TEXTE SOURCE:
Tom Connan

Tom Connan

Pollution

Portrait 00'07'48"

Philippe Chauveau

Bonjour Tom Connan.

Tom Connan

Bonjour.

Philippe Chauveau

Pollution, c'est votre actualité, c'est chez Albin Michel. C'est à la fois votre deuxième livre et plutôt le troisième puisqu'il y avait eu un précédent titre en 2017, il s'appelait Le Camp. Le camp, c'est ça ? Et puis, c'est vrai qu'on vous a découvert en librairie avec Radical, qui était considéré par votre éditeur, Albin Michel, comme votre premier roman. Il y a l'écriture romanesque, mais pas que, parce qu'il y a aussi la musique. Il y a la création artistique, plus largement avec l'art digital. Si vous deviez donner une définition de ce que vous êtes, vous êtes un touche-à-tout ? Plus que ça ?

Tom Connan

Non, je n'aime pas trop ceux qui touchent trop à tout, qui accumulent les titres. Vous savez, dans les émissions, ils sont à la fois plasticien, chanteur, comédien. Je trouve ça un peu un pénible. Mais après, artiste, au sens très humble du terme, créatif, créateur de contenus comme vous voulez, mais après c'est avec lui. J'ai créé il y a peu près deux-trois ans un label qui s'appelle Connan et où je fais pas mal de choses assez différentes, de l'art digital, de la musique, des vêtements, pas mal de productions que je considère comme étant toutes plus ou moins liées. En fait, j'aime beaucoup l'idée, ça nous amène peut-être sur un autre sujet, mais ce qu'on appelle l'art total, total art et qui est justement une approche beaucoup plus qu'un courant artistique à proprement parler, mais où justement, on utilise plusieurs médiums pour envisager la culture, pour envisager l'art, la création d'émotions, etc. J'aime beaucoup cette idée de l'art total.

ACTION DEMANDÉE A:
Recopiez mot pour mot la partie des enregistrements qui commence à la ligne contenant « Question: Is green matte plant at upper center positioned » et va jusqu'à la fin des enregistrements, ces deux limites comprises. Ne reproduisez pas les images.
Le texte et les enregistrements n'ont aucun lien entre eux.

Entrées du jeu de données
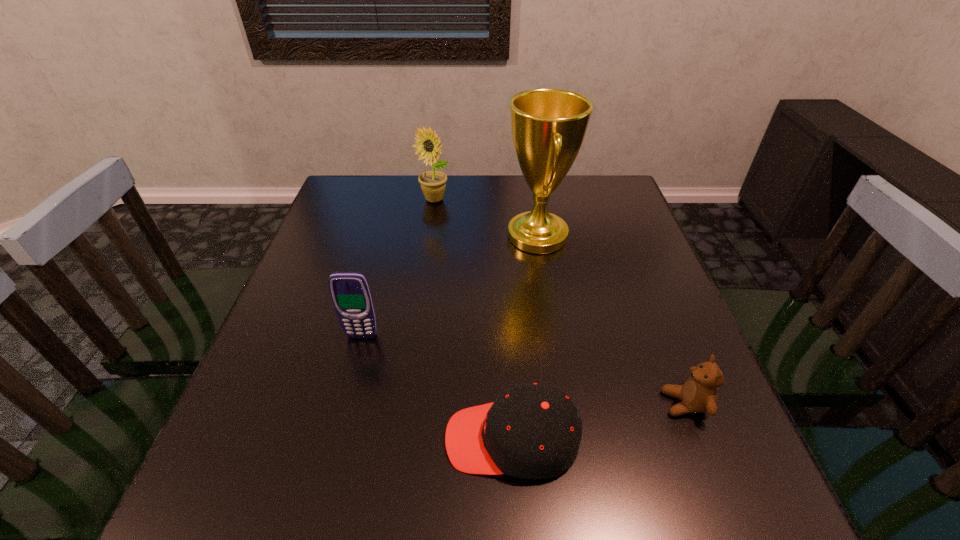
In order to click on the tallest object in this screenshot , I will do `click(548, 126)`.

Find the location of a particular element. This screenshot has width=960, height=540. sunflower is located at coordinates (433, 183).

I want to click on the fourth object from right to left, so pyautogui.click(x=433, y=183).

Where is `cellular telephone`? The height and width of the screenshot is (540, 960). cellular telephone is located at coordinates (350, 292).

Locate an element on the screen. Image resolution: width=960 pixels, height=540 pixels. the third farthest object is located at coordinates (350, 292).

This screenshot has height=540, width=960. What are the coordinates of `the rightmost object` in the screenshot? It's located at (698, 394).

Where is `cap`? Image resolution: width=960 pixels, height=540 pixels. cap is located at coordinates (531, 431).

Locate an element on the screen. The image size is (960, 540). vacant region located 0.360m by the handles of the award is located at coordinates (369, 236).

Where is `free space located 0.250m by the handles of the award`? Image resolution: width=960 pixels, height=540 pixels. free space located 0.250m by the handles of the award is located at coordinates (410, 236).

You are a GUI agent. You are given a task and a screenshot of the screen. Output one action in this format:
    pyautogui.click(x=<x>, y=<y>)
    Task: Click on the free space located 0.270m by the handles of the award
    The image size is (960, 540).
    Given the screenshot: What is the action you would take?
    pyautogui.click(x=402, y=236)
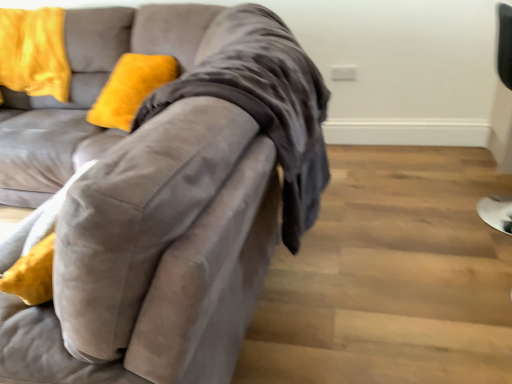
Find the location of a particular element. free region under black leather chair at right (from a real-world perspective) is located at coordinates (481, 221).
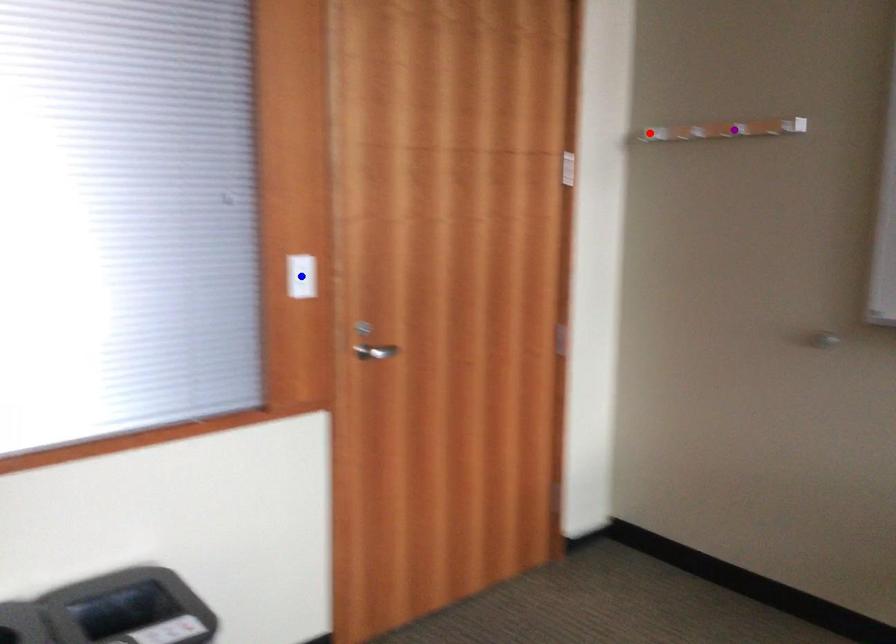
Consider the image. Order these from nearest to farthest:
red point | purple point | blue point

blue point, purple point, red point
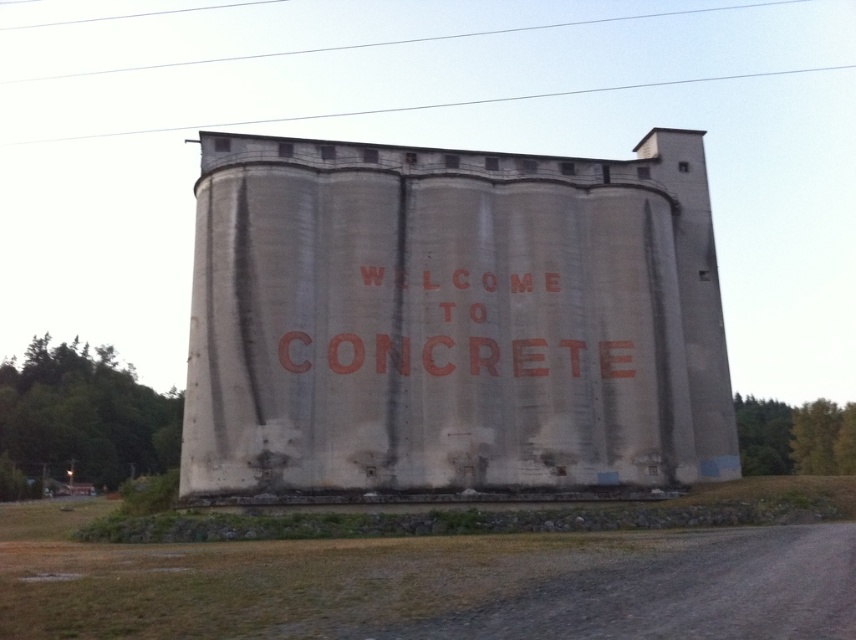
You are standing at the camera position and want to reach the point marked at coordinates (214, 369). If your walking speed is 3 feet per second, how many seconds will it take you to reach the point?

The distance between you and the point marked at coordinates (214, 369) is 165.38 feet. At a walking speed of 3 feet per second, it would take approximately 55.13 seconds to reach the point.

You are standing in front of the gray concrete silo at center and looking towards the smooth wire at upper center. Which object is closer to your right side?

The gray concrete silo at center is positioned on the right side of smooth wire at upper center, so when standing in front of the gray concrete silo at center and looking towards the smooth wire at upper center, the gray concrete silo at center is closer to your right side.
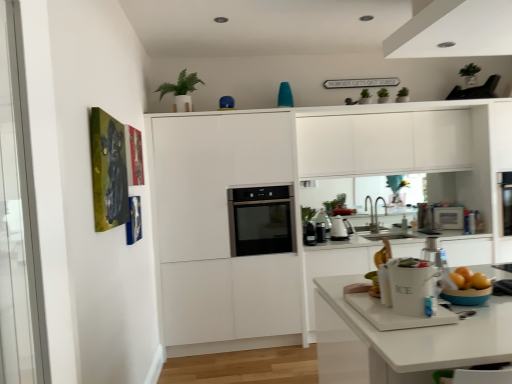
Question: From the image's perspective, would you say green matte plant at upper center is positioned over black glass oven at center?

Choices:
 (A) yes
 (B) no

Answer: (A)

Question: Is green matte plant at upper center at the left side of black glass oven at center?

Choices:
 (A) yes
 (B) no

Answer: (A)

Question: Does green matte plant at upper center appear on the right side of black glass oven at center?

Choices:
 (A) no
 (B) yes

Answer: (A)

Question: From a real-world perspective, is green matte plant at upper center physically above black glass oven at center?

Choices:
 (A) no
 (B) yes

Answer: (B)

Question: From the image's perspective, is green matte plant at upper center beneath black glass oven at center?

Choices:
 (A) no
 (B) yes

Answer: (A)

Question: Are green matte plant at upper center and black glass oven at center located far from each other?

Choices:
 (A) yes
 (B) no

Answer: (A)

Question: From the image's perspective, does green matte plant at upper center appear higher than silver metallic faucet at center?

Choices:
 (A) yes
 (B) no

Answer: (A)

Question: Can you confirm if green matte plant at upper center is wider than silver metallic faucet at center?

Choices:
 (A) no
 (B) yes

Answer: (B)

Question: Is green matte plant at upper center completely or partially outside of silver metallic faucet at center?

Choices:
 (A) no
 (B) yes

Answer: (B)

Question: From a real-world perspective, does green matte plant at upper center stand above silver metallic faucet at center?

Choices:
 (A) yes
 (B) no

Answer: (A)

Question: From the image's perspective, is green matte plant at upper center below silver metallic faucet at center?

Choices:
 (A) no
 (B) yes

Answer: (A)

Question: Is green matte plant at upper center positioned with its back to silver metallic faucet at center?

Choices:
 (A) yes
 (B) no

Answer: (B)

Question: Can you confirm if silver metallic faucet at center is thinner than white ceramic ice bucket at lower center?

Choices:
 (A) yes
 (B) no

Answer: (B)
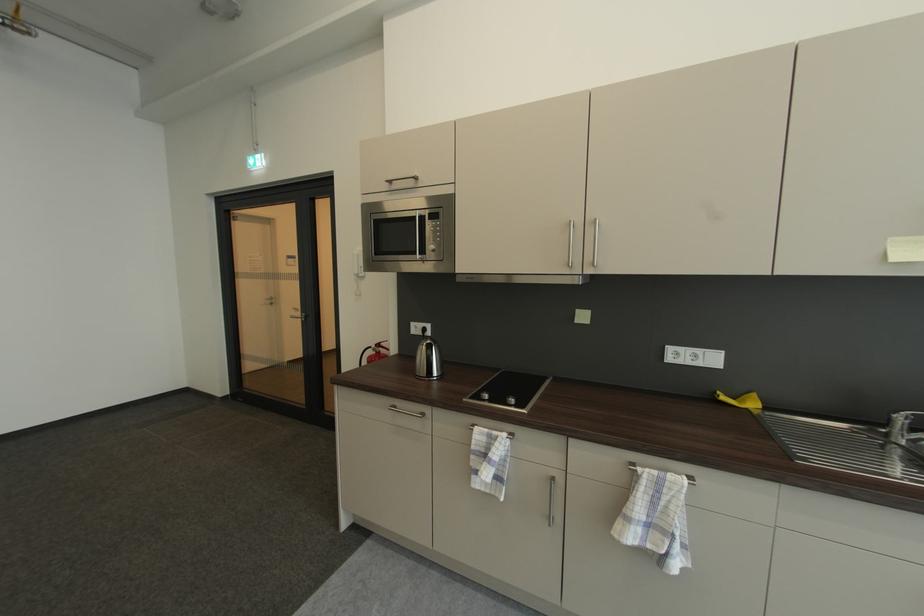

ACTION DEMANDÉE B:
D'après l'entretien, pourquoi Tom Connan rejette-t-il l'étiquette de touche-à-tout ?

VOTRE SOLUTION A:
Question: Is green matte plant at upper center positioned with its back to silver metallic faucet at center?

Choices:
 (A) yes
 (B) no

Answer: (B)

Question: Can you confirm if silver metallic faucet at center is thinner than white ceramic ice bucket at lower center?

Choices:
 (A) yes
 (B) no

Answer: (B)

VOTRE SOLUTION B:
Il n'aime pas trop ceux qui touchent trop à tout et accumulent les titres, comme ces invités d'émissions qui sont à la fois plasticiens, chanteurs et comédiens. Il trouve cela un peu pénible.